Making Cuban Trade Easier & Vilsack Talks Greenhouse Gas

Making Cuban Trade Easier & Vilsack Talks Greenhouse Gas

Making Cuban Trade Easier & Vilsack Talks Greenhouse Gas plus Food Forethought. I’m Greg Martin with today’s Northwest Report.

USDA and the dairy industry now have a memorandum of understanding in place to reduce greenhouse gas emissions and build new manure-to-energy projects. Agriculture Secretary Tom Vilsack explains the need for utilizing more efficient technologies and how it can benefit farmers.

VILSACK: We know for example that anaerobic digesters can convert animal manure into electricity. It’s already being done in farms around the country and it represents a powerful, renewable resource. In fact a 700 head dairy herd can power 200 homes with electricity, yet today only 2% of the dairy farms are utilizing this dairy power and as a result there are a number of opportunities for profitable and sustainable sources of energy on our farms.

The Senate approved a provision on Sunday to facilitate cash sales of U.S. farm goods to Cuba.  Senate Finance Committee Chairman Max Baucus says the new provision would allow Cuban buyers to wire payments directly to the United States while the goods are in transit. Congress authorized cash sales of U.S. farm goods to Cuba in 2000 but the Bush administration issued rules in 2005 requiring Cuba to pay for the goods through third-country banks before the products left port.
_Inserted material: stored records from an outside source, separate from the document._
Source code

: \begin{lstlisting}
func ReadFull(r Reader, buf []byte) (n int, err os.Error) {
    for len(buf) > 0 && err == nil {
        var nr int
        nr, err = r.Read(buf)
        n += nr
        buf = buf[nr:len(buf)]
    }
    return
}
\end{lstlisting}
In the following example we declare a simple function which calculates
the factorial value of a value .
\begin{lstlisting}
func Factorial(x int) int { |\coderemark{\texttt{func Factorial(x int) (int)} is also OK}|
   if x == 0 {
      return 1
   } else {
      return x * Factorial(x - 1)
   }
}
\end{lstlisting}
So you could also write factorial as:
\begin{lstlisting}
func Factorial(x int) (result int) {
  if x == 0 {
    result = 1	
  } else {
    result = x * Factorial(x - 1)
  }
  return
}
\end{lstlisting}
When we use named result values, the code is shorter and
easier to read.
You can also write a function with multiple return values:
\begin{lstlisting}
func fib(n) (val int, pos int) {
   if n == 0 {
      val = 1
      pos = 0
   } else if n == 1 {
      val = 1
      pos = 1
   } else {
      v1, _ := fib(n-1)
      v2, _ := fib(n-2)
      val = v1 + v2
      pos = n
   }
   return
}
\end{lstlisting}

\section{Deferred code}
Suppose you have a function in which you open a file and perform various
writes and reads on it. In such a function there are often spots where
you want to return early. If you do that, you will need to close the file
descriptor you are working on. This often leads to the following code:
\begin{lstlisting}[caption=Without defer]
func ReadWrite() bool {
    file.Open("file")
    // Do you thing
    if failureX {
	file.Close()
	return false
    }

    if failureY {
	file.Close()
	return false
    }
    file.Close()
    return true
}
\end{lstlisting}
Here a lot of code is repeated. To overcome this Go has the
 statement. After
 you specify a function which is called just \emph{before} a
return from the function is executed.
Now with today’s Food Forethought, here’s Lacy Gray.

Explain to me, if you can, the logic behind the existence of state and federal estate taxing. No matter which direction you approach estate taxing the only logical reason for its existence is greed and because “they” can. Hasn’t the monies and properties involved in any estate already been taxed multiple times during the original owner’s lifetime? By all means if it can be proven that either of the former in an estate hasn’t already been taxed then do so. But to impose yet another tax onto the remaining assets of an estate at the demise of its owner is loathsome.  The common belief that it’s the idle rich that suffer the most from estate taxing is misguided. Those hurt the most by estate taxing are the middle to upper middle class, small business owners, and land and equipment rich but cash poor farmers and ranchers. Many family businesses and farms continue to be lost due to forced liquidation in order to pay estate taxes. Why the U.S. House chose recently to make the tax permanent is a disappointing and devastating mystery.  For a nation started to escape the tyranny of taxation we certainly haven’t made it too far in two hundred and thirty three years. 

Thanks Lacy. That’s today’s Northwest Report. I’m Greg Martin on the Northwest Ag Information Network.